A Polícia Federal investiga um suposto esquema de vazamento de informações sigilosas envolvendo uma delegada e a família do banqueiro Daniel Vorcaro, no contexto da Operação Compliance Zero.
Quem é a delegada afastada suspeita de atuar no caso Vorcaro?
A delegada da Polícia Federal identificada como Valéria Vieira Pereira da Silva foi afastada após suspeitas de participação em um esquema de repasse de informações internas. Ela estaria lotada em Minas Gerais desde 2006.
Segundo as investigações, Valéria teria acessado de forma indevida um inquérito em São Paulo sem ter atribuição funcional para isso. O caso levantou alerta dentro da corporação sobre possível violação de sigilo. As informações são do Metrópoles.
O que decidiu o STF sobre o afastamento da delegada?
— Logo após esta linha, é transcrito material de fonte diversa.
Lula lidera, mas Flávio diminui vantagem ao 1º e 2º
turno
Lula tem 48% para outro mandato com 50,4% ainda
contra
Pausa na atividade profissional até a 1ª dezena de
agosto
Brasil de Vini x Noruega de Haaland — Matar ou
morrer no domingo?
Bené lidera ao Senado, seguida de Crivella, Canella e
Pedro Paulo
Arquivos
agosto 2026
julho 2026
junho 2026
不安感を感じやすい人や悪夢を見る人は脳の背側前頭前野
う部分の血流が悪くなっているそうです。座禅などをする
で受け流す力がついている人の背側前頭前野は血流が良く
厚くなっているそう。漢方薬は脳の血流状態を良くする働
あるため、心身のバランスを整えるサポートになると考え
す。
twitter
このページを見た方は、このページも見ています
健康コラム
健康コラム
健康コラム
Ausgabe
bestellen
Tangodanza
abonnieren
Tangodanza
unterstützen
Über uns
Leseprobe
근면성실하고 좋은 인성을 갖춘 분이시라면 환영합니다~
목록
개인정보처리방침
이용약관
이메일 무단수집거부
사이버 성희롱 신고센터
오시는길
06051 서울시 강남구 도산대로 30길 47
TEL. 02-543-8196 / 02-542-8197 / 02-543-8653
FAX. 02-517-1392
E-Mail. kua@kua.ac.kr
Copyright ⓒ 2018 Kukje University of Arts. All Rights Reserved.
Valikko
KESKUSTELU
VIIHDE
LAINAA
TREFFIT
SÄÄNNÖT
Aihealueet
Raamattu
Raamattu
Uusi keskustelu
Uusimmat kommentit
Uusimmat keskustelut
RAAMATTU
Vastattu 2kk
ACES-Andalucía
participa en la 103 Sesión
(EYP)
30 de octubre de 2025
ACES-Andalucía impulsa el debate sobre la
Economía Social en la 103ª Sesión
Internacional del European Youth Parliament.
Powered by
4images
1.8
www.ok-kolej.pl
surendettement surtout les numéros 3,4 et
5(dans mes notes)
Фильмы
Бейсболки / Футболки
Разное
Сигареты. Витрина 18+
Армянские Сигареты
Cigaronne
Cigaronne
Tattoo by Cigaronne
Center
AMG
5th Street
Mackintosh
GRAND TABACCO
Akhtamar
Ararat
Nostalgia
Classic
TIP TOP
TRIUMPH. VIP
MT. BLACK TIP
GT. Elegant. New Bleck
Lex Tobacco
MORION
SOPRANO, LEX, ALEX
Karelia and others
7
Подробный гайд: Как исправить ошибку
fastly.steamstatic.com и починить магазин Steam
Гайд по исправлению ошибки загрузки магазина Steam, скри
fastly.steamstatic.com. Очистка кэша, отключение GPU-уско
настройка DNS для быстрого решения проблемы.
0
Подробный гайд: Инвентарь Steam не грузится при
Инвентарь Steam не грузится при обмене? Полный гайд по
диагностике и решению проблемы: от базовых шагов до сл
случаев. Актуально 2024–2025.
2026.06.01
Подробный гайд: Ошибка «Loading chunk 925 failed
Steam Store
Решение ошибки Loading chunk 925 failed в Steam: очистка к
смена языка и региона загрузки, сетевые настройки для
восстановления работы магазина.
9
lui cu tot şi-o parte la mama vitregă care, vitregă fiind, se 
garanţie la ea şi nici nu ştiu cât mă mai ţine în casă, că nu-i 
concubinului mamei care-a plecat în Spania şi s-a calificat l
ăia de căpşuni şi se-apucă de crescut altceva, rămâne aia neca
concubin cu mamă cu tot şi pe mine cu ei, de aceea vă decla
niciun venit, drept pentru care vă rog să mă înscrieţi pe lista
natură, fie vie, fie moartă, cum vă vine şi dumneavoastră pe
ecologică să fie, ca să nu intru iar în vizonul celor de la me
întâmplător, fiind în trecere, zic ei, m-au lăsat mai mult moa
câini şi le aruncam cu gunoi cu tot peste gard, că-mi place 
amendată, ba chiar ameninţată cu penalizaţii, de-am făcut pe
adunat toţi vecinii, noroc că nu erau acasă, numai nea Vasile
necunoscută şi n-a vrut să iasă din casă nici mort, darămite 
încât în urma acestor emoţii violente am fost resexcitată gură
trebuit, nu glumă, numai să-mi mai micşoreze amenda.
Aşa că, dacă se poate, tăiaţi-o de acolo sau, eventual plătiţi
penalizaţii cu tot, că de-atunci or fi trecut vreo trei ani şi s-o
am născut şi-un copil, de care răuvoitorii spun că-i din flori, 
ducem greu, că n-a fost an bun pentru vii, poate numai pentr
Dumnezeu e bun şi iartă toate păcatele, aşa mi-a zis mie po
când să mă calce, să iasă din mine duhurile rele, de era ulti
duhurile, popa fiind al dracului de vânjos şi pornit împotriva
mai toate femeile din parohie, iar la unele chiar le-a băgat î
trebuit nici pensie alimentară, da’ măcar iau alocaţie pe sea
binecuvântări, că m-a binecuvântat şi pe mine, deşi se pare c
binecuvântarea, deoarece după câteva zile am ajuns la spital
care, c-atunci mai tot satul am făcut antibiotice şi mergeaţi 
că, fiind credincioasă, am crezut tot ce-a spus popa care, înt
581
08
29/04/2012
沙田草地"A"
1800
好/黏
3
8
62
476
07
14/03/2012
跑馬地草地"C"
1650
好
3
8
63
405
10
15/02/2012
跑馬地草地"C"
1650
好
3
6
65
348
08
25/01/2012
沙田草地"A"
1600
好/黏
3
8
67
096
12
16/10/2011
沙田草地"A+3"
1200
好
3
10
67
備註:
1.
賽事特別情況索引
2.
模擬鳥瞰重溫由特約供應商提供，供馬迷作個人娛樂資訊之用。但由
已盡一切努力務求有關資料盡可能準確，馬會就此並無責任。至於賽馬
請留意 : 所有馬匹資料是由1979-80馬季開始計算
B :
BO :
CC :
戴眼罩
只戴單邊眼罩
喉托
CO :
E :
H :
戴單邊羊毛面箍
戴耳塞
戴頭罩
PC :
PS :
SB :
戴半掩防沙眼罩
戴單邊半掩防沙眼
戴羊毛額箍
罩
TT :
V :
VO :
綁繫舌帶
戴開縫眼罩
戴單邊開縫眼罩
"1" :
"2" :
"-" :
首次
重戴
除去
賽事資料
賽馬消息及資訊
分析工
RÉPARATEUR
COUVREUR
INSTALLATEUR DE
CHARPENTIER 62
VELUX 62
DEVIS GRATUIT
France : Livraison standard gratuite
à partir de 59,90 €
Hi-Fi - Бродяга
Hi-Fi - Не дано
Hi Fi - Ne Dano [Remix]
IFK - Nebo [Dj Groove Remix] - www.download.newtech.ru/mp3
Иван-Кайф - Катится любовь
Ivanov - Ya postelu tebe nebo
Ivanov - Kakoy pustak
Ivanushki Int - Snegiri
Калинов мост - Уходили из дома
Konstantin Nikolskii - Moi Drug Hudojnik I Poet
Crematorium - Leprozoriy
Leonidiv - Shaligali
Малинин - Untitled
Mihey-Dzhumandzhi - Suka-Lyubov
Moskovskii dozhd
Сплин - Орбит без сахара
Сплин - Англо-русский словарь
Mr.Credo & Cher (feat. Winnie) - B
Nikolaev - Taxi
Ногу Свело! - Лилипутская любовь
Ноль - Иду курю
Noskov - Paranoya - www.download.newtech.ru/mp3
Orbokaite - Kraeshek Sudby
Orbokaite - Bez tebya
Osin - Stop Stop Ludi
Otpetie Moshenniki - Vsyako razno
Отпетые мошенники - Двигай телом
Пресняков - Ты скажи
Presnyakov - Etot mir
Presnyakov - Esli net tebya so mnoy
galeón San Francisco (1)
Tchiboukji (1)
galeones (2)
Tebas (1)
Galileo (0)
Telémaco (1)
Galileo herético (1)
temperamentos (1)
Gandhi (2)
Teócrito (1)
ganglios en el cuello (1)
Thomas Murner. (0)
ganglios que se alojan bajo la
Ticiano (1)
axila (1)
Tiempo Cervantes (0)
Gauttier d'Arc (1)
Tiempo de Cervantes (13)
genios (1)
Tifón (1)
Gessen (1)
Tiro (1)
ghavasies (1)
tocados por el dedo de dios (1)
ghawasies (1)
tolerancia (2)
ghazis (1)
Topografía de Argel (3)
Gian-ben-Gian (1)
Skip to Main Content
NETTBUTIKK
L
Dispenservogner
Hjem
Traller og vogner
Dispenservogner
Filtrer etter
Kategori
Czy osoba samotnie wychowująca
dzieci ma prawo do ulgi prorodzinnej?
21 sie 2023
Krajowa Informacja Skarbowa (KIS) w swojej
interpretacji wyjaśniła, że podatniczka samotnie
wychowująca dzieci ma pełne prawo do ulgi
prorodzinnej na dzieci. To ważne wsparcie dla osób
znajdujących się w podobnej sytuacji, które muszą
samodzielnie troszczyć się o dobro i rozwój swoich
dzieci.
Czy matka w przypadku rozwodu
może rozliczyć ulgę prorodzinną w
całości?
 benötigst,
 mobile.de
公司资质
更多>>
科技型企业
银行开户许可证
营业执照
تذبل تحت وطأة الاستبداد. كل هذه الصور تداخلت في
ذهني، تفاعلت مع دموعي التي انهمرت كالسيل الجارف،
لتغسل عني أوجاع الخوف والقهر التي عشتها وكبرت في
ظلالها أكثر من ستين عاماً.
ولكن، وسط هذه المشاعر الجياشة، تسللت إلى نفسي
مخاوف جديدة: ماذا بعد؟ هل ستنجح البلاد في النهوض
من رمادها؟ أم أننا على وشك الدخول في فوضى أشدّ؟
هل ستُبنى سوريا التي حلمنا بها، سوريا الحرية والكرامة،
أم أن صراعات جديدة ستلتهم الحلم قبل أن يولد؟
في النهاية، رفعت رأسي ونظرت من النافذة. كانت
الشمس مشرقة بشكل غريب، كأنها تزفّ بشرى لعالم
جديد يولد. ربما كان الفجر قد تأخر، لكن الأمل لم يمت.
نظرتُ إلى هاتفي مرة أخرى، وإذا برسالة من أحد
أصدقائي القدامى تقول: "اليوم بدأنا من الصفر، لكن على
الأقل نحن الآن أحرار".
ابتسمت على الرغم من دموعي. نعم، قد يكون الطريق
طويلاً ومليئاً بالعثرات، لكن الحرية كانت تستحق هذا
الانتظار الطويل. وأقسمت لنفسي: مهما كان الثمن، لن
O ministro do Supremo Tribunal Federal, André Mendonça, determinou o afastamento imediato da delegada de suas funções. A decisão também incluiu medidas cautelares adicionais.
Entre elas estão a proibição de deixar o país e a apreensão do passaporte em até 24 horas. As medidas buscam evitar interferência nas investigações em andamento.
Como funcionava o suposto esquema de espionagem investigado pela PF?
A Polícia Federal aponta que a delegada e o marido, o policial aposentado Francisco José Pereira da Silva, atuariam como uma espécie de “espiões” dentro da instituição. Eles estariam ligados ao grupo conhecido como “A Turma”.
Esse grupo, segundo a investigação, atuava para atender interesses do banqueiro Daniel Vorcaro e de pessoas próximas a ele. A estrutura funcionaria de forma indireta para dificultar rastreamento. A PF descreve o funcionamento do suposto esquema da seguinte forma:
- Acesso indevido a inquéritos internos sensíveis
- Repasse de informações para intermediários externos
- Uso de terceiros para ocultar comunicações diretas
- Possível atuação coordenada com grupo de apoio ao banqueiro
O que a investigação aponta sobre acesso a dados sigilosos?
Segundo a PF, Valéria teria acessado um inquérito sem justificativa funcional e sem estar envolvida no procedimento. O material era conduzido em São Paulo, embora ela estivesse lotada em outro estado.
Após o acesso, os dados teriam sido repassados a um policial federal aposentado apontado como intermediário. O conteúdo incluiria detalhes capazes de identificar o objeto da investigação e alvos específicos.
Quem são os suspeitos de intermediação das informações?
As investigações indicam que não houve comunicação direta comprovada entre todos os envolvidos. Ainda assim, a PF afirma que o marido da delegada teria atuado como elo entre os participantes.
Esse papel de intermediação teria sido usado para reduzir rastros digitais e dificultar a identificação da origem dos vazamentos. O caso é tratado como possível organização criminosa.
O que dizem a defesa e os desdobramentos da operação?
A defesa de Valéria nega qualquer participação em vazamento de informações sigilosas. O advogado afirma que ela não tinha acesso ao sistema do inquérito citado pela investigação.
Durante a mesma operação, o pai de Daniel Vorcaro foi preso em Nova Lima. A defesa dele contesta a medida e afirma que não teve acesso integral aos elementos da investigação, alegando falta de comprovação econômica das acusações.